Lesson 1 — WAL Fundamentals

Module: Database Internals — M04: Write-Ahead Logging & Recovery
Position: Lesson 1 of 3
Source: Database Internals — Alex Petrov, Chapters 9–10; Mini-LSM Week 2 Day 6

Source note: This lesson was synthesized from training knowledge. Verify Petrov's WAL record format, LSN semantics, and fsync discussion against Chapters 9–10.

Context
Core Concepts
Code Examples
- WAL Writer: Appending Checksummed Records
- WAL Reader: Replaying Records for Recovery
Key Takeaways

Context

The LSM engine from Module 3 achieves high write throughput by buffering writes in a memtable and flushing them to SSTables in the background. But the memtable is volatile — it lives in process memory. If the process crashes, the OS kills the process, or power fails, the memtable's contents are lost. For the OOR, this means losing every TLE update since the last flush — potentially minutes of orbital data during an active pass window.

The Write-Ahead Log (WAL) is the solution: an append-only file on durable storage that records every mutation before it is applied to the memtable. The key insight is the write-ahead rule: no modification to the in-memory state is visible until its corresponding log record has been durably written to the WAL. If the engine crashes after logging but before flushing, the WAL contains enough information to reconstruct the memtable by replaying the logged operations.

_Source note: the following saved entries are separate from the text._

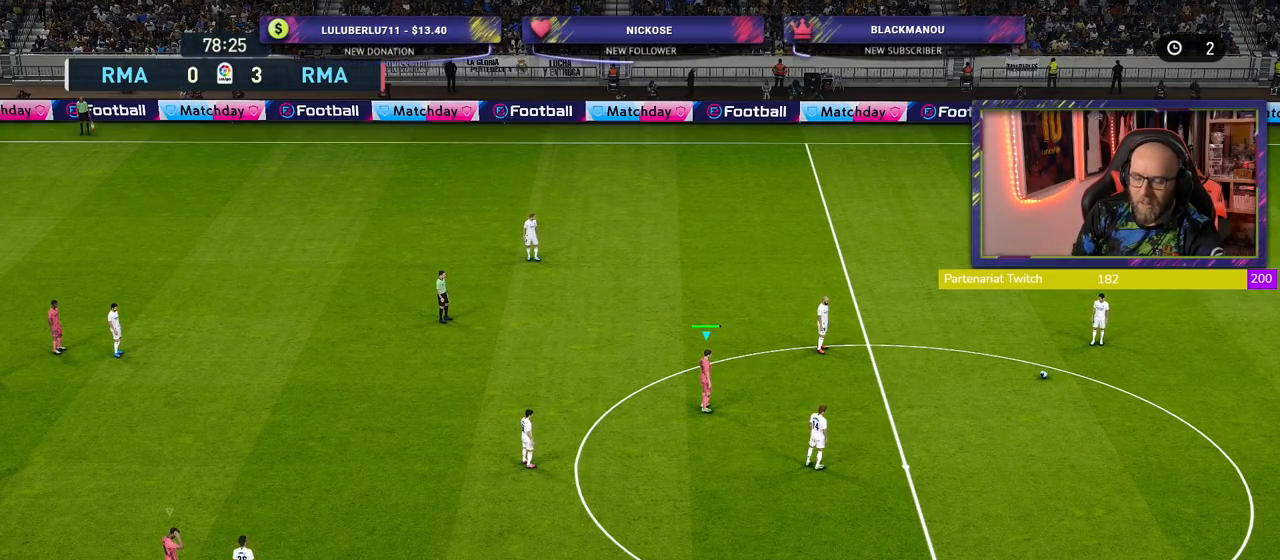
{"buttons": [], "left_stick": "center", "right_stick": "center", "events": []}
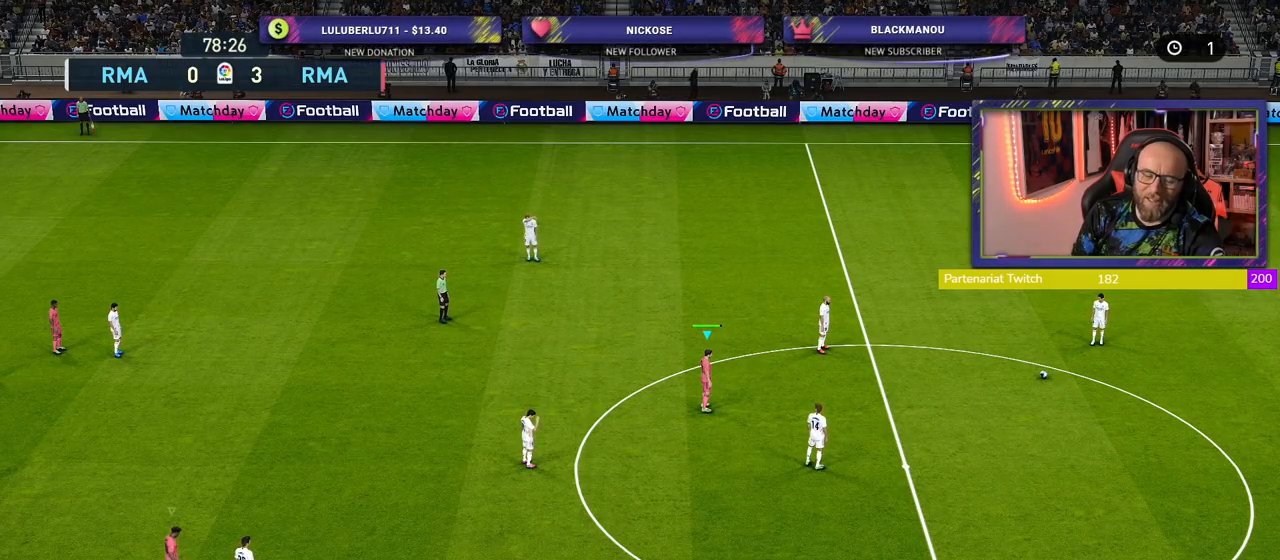
{"buttons": [], "left_stick": "center", "right_stick": "center", "events": []}
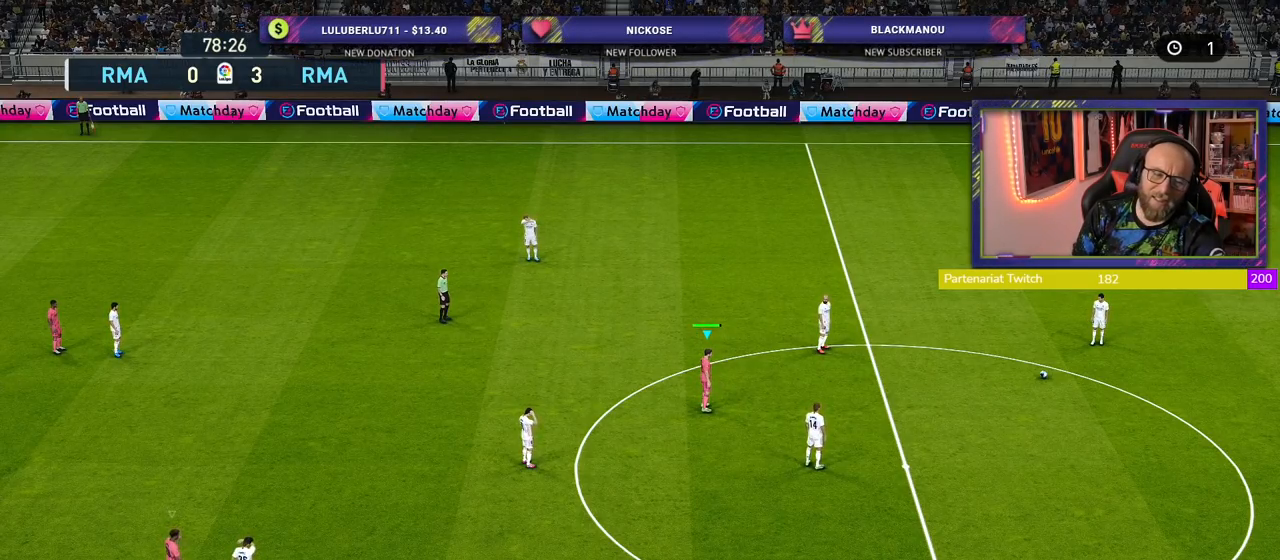
{"buttons": [], "left_stick": "center", "right_stick": "center", "events": []}
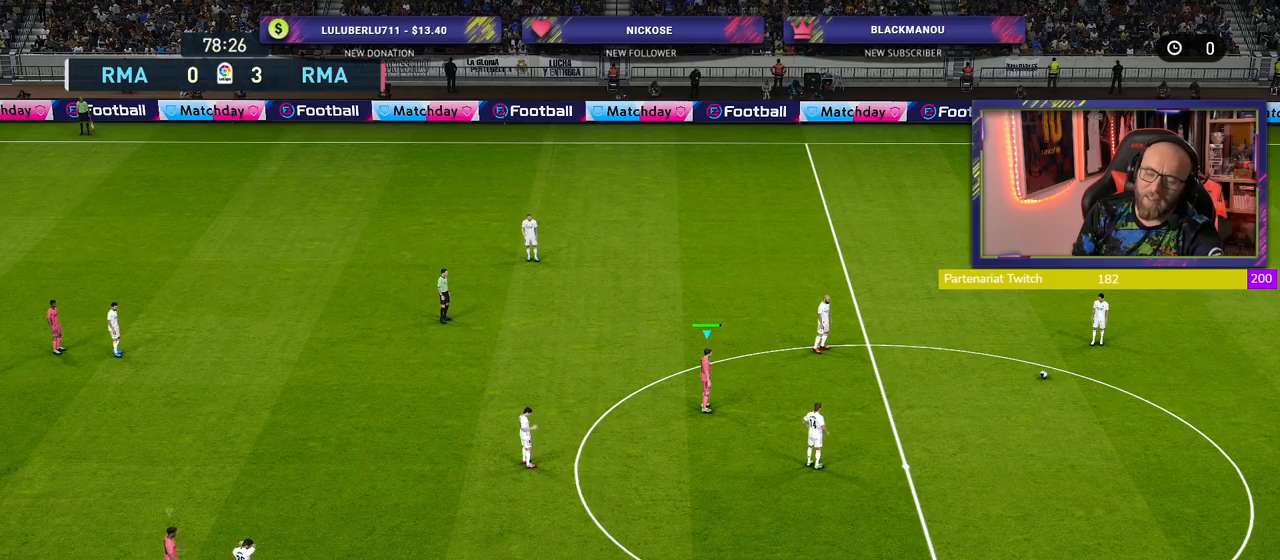
{"buttons": [], "left_stick": "center", "right_stick": "center", "events": []}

This changes the durability guarantee from "data is safe after SSTable flush" (every 5–60 seconds) to "data is safe after WAL write" (every operation, or every batch). The cost is one sequential disk write per operation (or per batch) — but sequential appends are cheap, especially on SSDs.

Core Concepts

The Write-Ahead Rule

The rule is simple and inviolable: log first, then mutate. The LSM write path becomes:

Serialize the operation (put or delete) into a WAL log record.
Append the record to the WAL file.
Call fsync on the WAL file (or batch fsync for a group of records).
Apply the operation to the memtable.
Return success to the caller.

If the engine crashes between steps 2 and 4, the WAL contains the operation but the memtable does not — recovery will replay it. If the engine crashes before step 2, the operation was never logged — the caller did not receive a success response, so the operation is not considered committed.

WAL Record Format

Each WAL record is a self-contained, checksummed unit:

┌──────────────────────────────────────────┐
│ Record Header                            │
│  - LSN: u64 (log sequence number)        │
│  - record_type: u8 (Put=1, Delete=2)     │
│  - key_len: u16                          │
│  - value_len: u16                        │
│  - checksum: u32 (CRC32 of key+value)    │
├──────────────────────────────────────────┤
│ Key bytes (key_len bytes)                │
├──────────────────────────────────────────┤
│ Value bytes (value_len bytes, if Put)    │
└──────────────────────────────────────────┘

The Log Sequence Number (LSN) is a monotonically increasing identifier assigned to each record. LSNs establish a total order over all operations — recovery replays records in LSN order to reconstruct the exact pre-crash state. The LSN also correlates WAL records with SSTable flushes: when the memtable is flushed, the engine records the highest LSN contained in that flush. On recovery, only WAL records with LSNs greater than the last flushed LSN need to be replayed.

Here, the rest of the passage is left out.